===== EXERCISE DATA
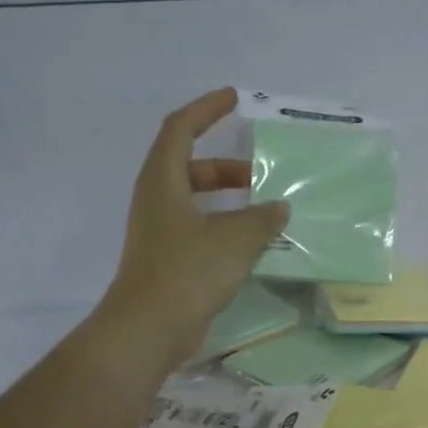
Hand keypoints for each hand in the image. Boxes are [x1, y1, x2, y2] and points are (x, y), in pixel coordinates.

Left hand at [98, 87, 288, 372]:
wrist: (149, 328)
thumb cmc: (187, 271)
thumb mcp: (234, 239)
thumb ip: (261, 219)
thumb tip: (279, 208)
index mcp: (163, 181)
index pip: (181, 128)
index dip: (207, 110)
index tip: (234, 99)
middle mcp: (156, 201)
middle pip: (189, 167)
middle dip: (225, 167)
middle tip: (260, 174)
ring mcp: (159, 233)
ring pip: (195, 202)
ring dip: (227, 201)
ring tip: (263, 212)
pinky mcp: (167, 261)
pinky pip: (199, 231)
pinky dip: (224, 228)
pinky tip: (251, 246)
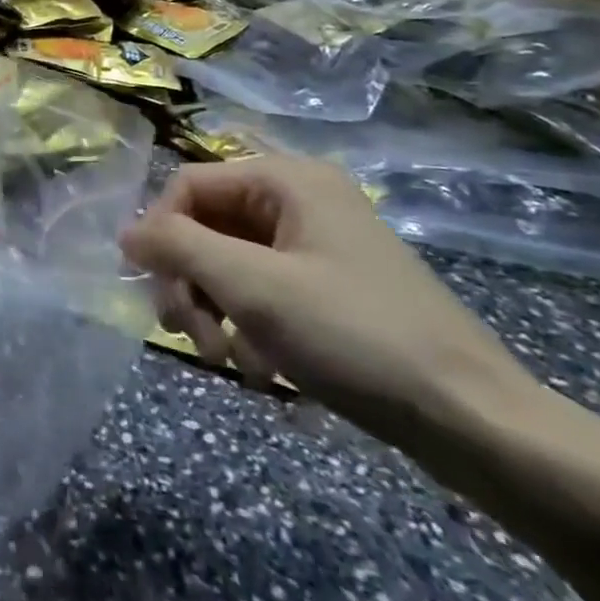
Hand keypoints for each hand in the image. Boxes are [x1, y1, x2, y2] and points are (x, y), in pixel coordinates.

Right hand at [121, 157, 536, 450]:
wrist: (475, 421)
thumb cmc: (354, 336)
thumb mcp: (252, 286)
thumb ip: (177, 247)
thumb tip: (124, 232)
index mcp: (287, 180)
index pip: (188, 186)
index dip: (160, 234)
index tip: (156, 292)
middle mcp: (300, 199)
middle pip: (206, 225)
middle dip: (190, 282)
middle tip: (190, 337)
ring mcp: (316, 244)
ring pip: (229, 262)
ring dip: (215, 311)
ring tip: (229, 360)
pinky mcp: (329, 285)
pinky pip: (262, 290)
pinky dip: (248, 326)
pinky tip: (261, 370)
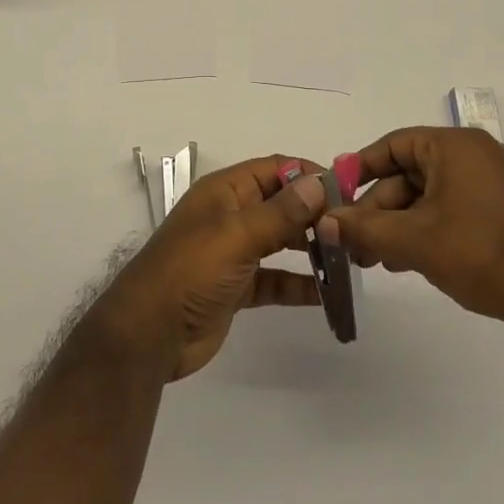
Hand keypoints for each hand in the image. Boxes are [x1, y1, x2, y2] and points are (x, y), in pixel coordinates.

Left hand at [93, 157, 326, 380]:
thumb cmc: (190, 271)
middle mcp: (230, 216)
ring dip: (310, 247)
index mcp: (224, 192)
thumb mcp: (236, 236)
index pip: (273, 169)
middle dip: (314, 213)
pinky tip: (329, 293)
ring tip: (349, 259)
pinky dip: (299, 283)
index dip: (308, 175)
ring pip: (279, 241)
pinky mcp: (236, 287)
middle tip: (354, 230)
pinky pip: (275, 279)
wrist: (149, 333)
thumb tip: (318, 184)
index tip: (348, 191)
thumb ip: (279, 213)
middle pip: (279, 204)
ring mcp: (232, 252)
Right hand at [324, 128, 503, 352]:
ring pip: (429, 198)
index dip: (360, 170)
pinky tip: (412, 262)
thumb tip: (323, 222)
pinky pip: (452, 211)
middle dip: (378, 210)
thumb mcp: (413, 240)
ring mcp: (493, 185)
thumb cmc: (482, 252)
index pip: (393, 146)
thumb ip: (364, 229)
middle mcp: (474, 156)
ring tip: (378, 261)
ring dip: (399, 226)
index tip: (336, 197)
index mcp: (454, 146)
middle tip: (354, 244)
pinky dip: (427, 232)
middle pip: (409, 174)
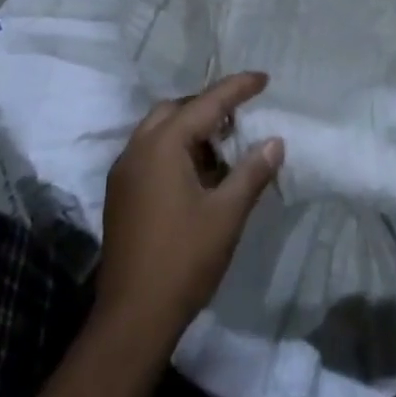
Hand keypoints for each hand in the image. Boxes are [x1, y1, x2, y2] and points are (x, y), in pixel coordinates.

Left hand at [98, 73, 284, 350]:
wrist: (133, 317)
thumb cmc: (184, 259)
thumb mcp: (227, 214)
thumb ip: (252, 172)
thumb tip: (274, 141)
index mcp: (162, 145)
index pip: (206, 104)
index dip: (237, 89)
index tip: (263, 78)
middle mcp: (137, 149)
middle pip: (175, 110)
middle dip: (208, 106)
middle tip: (241, 116)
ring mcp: (124, 173)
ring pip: (159, 131)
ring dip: (191, 130)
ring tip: (225, 146)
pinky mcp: (121, 195)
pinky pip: (150, 153)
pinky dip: (176, 150)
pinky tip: (200, 174)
==========
--- EXERCISE GOAL ---
Your answer is the exact run of lines above from the one with "ring tip: (229, 360)" through the one with "ring pip: (279, 241)", both ends included, minus any picture.

--- THE COMPLETED TASK ---
ring tip: (229, 360)
pinky mcp: (329, 285)
pinky pip: (262, 290)
pinky dip: (248, 326)
pinky tip: (261, 370)
Hand keypoints for each hand in the image. Boxes are [x1, y1, x2, y2] and points are (x, y), in pixel coordinates.

Left hand at [93, 157, 326, 380]:
thumb cmc: (190, 271)
middle mcp: (230, 216)
ring dip: (310, 247)
index mcp: (224, 192)
thumb mcp: (236, 236)
index pip: (273, 169)
middle dip: (314, 213)
pinky tip: (329, 293)
ring tip: (349, 259)
pinky dip: (299, 283)
index dip: (308, 175)
ring pip: (279, 241)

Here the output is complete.